## PROBLEM DESCRIPTION
Among the entries below, count the lines containing the string "serif". Only the count is needed.
*** Opening GIVEN RECORDS ***
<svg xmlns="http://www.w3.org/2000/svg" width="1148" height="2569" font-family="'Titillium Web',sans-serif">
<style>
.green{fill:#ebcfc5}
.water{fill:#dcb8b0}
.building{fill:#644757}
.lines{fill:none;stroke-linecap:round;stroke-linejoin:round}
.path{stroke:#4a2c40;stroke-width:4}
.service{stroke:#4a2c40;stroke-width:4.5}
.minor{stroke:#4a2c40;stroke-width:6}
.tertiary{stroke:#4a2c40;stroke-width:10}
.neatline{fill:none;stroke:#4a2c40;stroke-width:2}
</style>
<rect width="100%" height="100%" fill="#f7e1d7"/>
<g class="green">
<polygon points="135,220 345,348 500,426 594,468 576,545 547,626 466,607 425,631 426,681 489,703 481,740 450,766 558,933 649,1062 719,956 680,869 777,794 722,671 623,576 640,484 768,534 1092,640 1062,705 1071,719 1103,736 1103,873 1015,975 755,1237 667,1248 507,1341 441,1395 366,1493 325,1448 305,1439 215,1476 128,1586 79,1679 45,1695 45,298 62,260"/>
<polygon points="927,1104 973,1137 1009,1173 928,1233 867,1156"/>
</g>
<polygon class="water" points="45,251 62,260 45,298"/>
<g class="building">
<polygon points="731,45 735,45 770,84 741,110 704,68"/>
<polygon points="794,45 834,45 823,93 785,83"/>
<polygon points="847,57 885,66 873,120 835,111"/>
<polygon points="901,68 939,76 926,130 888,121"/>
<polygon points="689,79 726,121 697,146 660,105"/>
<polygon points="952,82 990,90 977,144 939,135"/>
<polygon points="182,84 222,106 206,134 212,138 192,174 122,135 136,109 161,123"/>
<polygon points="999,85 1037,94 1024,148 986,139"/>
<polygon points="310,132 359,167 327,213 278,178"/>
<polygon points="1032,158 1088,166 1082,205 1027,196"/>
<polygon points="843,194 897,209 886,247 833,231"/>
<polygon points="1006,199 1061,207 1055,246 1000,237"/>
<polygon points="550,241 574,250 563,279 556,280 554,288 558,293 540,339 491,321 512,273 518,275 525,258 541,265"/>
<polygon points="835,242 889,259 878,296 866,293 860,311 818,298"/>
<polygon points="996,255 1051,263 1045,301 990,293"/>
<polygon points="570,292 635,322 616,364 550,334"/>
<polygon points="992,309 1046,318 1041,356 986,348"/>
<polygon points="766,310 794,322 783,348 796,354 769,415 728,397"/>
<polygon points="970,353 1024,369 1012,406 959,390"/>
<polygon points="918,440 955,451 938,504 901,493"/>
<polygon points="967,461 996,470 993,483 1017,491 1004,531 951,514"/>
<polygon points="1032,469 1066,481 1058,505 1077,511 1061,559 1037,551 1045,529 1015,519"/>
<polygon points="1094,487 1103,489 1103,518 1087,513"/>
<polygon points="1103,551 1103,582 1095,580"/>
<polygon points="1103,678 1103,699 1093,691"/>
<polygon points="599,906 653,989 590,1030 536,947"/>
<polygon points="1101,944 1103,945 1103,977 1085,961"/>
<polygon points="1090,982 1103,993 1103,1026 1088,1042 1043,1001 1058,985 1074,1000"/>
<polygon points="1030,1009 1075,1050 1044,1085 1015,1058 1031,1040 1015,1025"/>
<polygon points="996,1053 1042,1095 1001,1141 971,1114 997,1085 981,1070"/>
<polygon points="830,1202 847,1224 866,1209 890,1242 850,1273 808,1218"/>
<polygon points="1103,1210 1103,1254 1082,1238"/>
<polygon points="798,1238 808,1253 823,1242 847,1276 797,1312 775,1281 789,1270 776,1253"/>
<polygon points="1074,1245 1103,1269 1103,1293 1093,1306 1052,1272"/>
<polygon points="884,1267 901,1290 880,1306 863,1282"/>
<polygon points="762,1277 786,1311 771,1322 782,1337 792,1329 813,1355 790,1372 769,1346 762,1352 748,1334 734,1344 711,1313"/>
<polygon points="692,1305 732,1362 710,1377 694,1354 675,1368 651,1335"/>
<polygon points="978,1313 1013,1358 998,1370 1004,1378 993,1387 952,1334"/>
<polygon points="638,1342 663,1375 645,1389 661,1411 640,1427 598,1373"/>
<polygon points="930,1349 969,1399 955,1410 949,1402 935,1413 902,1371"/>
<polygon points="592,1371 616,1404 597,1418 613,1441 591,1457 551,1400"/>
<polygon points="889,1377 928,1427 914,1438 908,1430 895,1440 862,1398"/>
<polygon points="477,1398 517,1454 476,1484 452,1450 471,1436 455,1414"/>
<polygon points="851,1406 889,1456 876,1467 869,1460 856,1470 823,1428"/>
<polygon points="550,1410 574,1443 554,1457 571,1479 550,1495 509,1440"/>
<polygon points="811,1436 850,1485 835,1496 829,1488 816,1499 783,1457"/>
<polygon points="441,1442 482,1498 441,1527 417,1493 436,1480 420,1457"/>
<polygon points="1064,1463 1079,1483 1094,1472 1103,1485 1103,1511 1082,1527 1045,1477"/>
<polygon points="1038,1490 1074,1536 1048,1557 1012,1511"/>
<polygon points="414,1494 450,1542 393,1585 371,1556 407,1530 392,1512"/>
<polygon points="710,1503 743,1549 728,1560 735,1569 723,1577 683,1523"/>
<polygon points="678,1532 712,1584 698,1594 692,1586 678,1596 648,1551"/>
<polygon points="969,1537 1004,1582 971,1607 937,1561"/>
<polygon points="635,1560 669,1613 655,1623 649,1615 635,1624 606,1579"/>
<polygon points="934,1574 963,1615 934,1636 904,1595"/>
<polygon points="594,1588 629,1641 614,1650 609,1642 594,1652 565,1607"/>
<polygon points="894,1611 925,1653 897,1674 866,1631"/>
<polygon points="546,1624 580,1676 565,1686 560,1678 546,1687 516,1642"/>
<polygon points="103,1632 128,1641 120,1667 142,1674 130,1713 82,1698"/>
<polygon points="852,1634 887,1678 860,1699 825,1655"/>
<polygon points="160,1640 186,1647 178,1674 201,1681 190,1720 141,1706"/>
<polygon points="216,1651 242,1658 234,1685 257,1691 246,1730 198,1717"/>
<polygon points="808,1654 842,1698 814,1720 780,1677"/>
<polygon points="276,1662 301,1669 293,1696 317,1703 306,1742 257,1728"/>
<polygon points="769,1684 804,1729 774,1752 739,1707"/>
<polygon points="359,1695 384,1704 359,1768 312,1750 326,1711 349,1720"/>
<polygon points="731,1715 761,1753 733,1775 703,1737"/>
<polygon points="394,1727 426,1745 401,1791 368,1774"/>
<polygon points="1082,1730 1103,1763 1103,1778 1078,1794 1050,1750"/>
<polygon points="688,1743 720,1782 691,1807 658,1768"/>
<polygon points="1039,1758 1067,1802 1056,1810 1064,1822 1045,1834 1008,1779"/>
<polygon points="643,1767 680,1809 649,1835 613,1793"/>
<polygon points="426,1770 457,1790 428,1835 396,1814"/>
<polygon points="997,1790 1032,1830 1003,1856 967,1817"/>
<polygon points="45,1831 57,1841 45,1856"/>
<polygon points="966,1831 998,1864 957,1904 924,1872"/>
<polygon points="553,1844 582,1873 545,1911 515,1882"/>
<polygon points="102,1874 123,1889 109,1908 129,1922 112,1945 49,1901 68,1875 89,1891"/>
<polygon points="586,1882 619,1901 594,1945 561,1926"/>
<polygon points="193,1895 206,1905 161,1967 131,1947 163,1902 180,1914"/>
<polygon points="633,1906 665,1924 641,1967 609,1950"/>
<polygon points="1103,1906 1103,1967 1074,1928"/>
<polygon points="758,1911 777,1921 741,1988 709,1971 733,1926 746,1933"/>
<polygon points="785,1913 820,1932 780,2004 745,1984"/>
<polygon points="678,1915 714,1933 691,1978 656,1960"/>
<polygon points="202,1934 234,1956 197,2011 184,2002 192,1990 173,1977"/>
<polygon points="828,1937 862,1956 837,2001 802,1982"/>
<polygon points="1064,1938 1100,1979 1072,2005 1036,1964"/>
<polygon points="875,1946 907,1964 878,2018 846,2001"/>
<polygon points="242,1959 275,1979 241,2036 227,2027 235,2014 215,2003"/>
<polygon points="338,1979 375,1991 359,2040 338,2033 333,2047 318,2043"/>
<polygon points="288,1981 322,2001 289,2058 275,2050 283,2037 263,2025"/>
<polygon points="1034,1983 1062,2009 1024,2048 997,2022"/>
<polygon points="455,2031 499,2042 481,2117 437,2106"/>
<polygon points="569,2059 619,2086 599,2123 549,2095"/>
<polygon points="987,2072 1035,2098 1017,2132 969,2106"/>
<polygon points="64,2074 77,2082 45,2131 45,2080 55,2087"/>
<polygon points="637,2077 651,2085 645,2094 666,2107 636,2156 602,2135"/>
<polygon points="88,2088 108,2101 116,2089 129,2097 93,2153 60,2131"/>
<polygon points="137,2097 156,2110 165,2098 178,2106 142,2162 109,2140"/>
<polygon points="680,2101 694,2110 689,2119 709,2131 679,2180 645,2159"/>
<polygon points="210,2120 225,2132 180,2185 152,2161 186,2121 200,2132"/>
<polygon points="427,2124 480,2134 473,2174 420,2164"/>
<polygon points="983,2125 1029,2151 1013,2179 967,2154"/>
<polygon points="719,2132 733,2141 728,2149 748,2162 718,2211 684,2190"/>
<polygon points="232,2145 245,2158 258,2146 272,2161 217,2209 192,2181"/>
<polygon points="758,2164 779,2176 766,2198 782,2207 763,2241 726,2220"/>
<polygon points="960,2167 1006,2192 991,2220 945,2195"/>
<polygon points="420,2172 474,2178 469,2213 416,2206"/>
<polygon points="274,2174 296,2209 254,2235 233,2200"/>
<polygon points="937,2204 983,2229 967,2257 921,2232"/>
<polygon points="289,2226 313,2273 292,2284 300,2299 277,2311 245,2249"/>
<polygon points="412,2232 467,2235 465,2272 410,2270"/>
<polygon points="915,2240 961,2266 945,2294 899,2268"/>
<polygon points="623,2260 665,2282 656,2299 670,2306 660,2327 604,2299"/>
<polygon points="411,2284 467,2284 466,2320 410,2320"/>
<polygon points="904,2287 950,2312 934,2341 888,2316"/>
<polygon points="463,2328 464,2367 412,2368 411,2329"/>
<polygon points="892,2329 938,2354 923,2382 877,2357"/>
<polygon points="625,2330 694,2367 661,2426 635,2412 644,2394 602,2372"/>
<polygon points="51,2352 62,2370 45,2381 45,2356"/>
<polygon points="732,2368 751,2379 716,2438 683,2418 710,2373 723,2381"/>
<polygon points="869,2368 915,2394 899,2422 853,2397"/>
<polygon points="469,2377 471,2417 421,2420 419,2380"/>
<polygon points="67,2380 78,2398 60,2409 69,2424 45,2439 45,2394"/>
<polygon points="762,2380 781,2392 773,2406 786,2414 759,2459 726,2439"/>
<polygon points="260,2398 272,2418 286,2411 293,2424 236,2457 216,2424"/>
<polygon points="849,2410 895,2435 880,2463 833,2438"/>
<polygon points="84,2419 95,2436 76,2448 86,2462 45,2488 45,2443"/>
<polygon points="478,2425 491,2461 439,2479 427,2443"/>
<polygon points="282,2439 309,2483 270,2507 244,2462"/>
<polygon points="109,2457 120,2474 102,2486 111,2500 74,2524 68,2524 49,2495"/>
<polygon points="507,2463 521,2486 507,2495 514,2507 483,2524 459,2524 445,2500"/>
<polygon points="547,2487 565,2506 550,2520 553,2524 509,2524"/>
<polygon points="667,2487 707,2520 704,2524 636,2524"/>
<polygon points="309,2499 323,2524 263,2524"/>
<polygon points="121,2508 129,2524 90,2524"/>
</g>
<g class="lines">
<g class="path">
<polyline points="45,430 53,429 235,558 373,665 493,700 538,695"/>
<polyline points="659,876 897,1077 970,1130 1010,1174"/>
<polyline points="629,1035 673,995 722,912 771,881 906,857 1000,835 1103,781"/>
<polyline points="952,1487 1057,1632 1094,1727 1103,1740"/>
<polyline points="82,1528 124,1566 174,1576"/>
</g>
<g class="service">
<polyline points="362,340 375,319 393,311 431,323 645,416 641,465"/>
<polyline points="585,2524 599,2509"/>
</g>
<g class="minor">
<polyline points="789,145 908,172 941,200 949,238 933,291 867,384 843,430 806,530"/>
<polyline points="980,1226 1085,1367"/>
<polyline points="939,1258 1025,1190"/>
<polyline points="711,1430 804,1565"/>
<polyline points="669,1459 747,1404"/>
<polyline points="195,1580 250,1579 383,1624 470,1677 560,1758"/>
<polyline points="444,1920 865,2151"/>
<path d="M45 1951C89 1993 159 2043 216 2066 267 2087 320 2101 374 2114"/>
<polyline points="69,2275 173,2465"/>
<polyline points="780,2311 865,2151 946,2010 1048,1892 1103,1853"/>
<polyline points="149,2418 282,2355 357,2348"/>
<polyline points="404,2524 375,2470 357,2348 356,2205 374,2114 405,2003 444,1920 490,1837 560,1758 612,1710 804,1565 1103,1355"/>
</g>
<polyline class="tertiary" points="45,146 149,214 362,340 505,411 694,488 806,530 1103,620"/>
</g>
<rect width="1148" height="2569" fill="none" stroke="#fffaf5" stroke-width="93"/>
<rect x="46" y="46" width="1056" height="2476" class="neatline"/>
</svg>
*** Closing GIVEN RECORDS ***
*** Opening GIVEN RECORDS ***
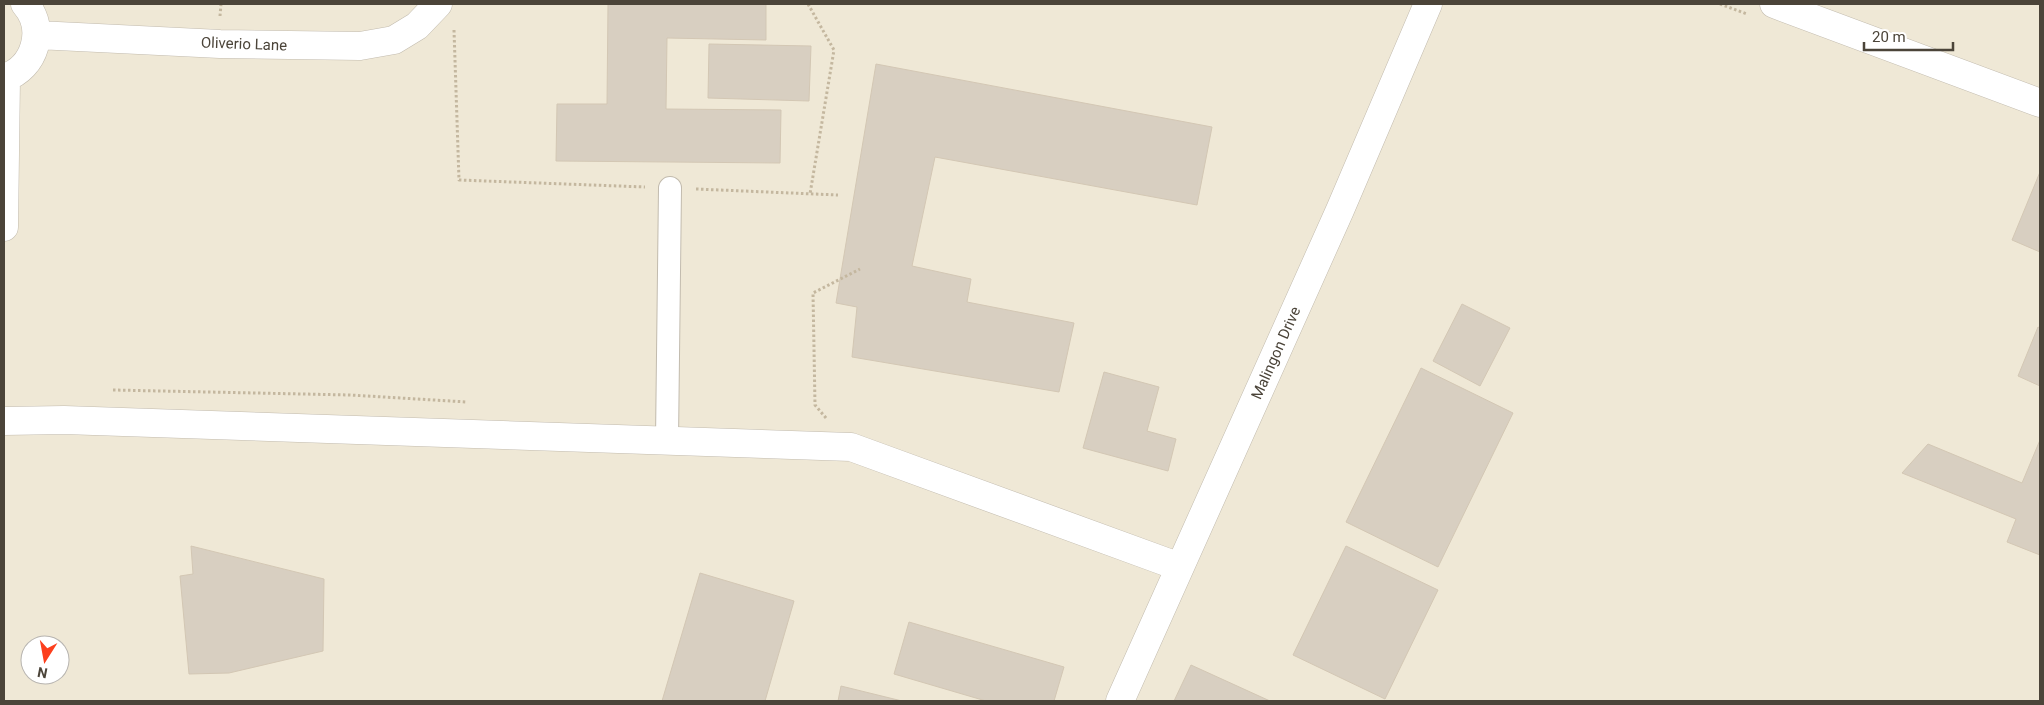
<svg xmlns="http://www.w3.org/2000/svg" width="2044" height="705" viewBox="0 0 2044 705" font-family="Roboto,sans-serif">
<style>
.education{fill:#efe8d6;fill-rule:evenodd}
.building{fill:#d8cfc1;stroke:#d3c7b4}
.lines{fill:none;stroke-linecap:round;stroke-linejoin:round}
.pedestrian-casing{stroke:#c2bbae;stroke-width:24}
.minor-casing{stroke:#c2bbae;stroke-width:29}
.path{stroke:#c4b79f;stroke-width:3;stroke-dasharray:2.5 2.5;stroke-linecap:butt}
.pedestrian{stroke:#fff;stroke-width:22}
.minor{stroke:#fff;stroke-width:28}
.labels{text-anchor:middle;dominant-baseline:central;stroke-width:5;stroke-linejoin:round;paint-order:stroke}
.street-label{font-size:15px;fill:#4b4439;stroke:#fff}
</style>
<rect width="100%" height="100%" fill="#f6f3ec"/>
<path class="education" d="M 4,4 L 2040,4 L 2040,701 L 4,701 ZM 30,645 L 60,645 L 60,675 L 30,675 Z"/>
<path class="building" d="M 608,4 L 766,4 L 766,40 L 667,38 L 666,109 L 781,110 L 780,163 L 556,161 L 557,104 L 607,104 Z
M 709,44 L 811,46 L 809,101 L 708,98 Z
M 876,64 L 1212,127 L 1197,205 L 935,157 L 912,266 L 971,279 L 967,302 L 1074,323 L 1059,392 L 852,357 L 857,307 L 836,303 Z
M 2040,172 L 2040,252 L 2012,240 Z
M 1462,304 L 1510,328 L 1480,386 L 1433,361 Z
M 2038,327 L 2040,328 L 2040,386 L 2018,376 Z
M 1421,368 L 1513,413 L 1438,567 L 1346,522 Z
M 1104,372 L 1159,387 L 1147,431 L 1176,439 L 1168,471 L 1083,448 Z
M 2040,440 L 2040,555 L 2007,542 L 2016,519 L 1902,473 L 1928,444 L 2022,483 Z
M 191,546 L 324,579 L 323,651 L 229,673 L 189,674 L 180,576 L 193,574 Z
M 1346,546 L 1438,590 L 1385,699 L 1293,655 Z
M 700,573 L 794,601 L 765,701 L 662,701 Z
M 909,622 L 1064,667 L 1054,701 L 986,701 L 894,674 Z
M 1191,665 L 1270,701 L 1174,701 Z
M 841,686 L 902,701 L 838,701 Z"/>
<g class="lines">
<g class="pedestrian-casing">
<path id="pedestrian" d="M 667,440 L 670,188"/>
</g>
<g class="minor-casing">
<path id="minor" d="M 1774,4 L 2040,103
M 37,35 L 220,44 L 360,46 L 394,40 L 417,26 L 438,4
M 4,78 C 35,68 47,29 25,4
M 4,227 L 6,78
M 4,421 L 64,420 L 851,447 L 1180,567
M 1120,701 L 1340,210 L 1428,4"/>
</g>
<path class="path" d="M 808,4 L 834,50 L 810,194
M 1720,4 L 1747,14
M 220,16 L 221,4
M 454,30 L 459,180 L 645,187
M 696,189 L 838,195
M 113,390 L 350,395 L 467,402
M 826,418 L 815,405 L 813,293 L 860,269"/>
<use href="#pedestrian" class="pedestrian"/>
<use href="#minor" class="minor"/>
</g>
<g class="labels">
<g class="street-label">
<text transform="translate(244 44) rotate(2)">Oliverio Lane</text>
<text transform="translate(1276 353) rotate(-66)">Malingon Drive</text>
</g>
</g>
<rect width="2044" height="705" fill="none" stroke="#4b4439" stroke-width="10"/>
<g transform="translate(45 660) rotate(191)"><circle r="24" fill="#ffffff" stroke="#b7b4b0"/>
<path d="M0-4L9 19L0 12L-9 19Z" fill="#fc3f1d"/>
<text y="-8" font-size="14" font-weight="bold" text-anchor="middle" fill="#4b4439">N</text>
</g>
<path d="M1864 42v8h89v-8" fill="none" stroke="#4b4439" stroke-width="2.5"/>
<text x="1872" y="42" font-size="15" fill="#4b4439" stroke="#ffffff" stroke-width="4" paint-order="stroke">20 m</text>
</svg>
*** Closing GIVEN RECORDS ***
## EXERCISE ANSWER
2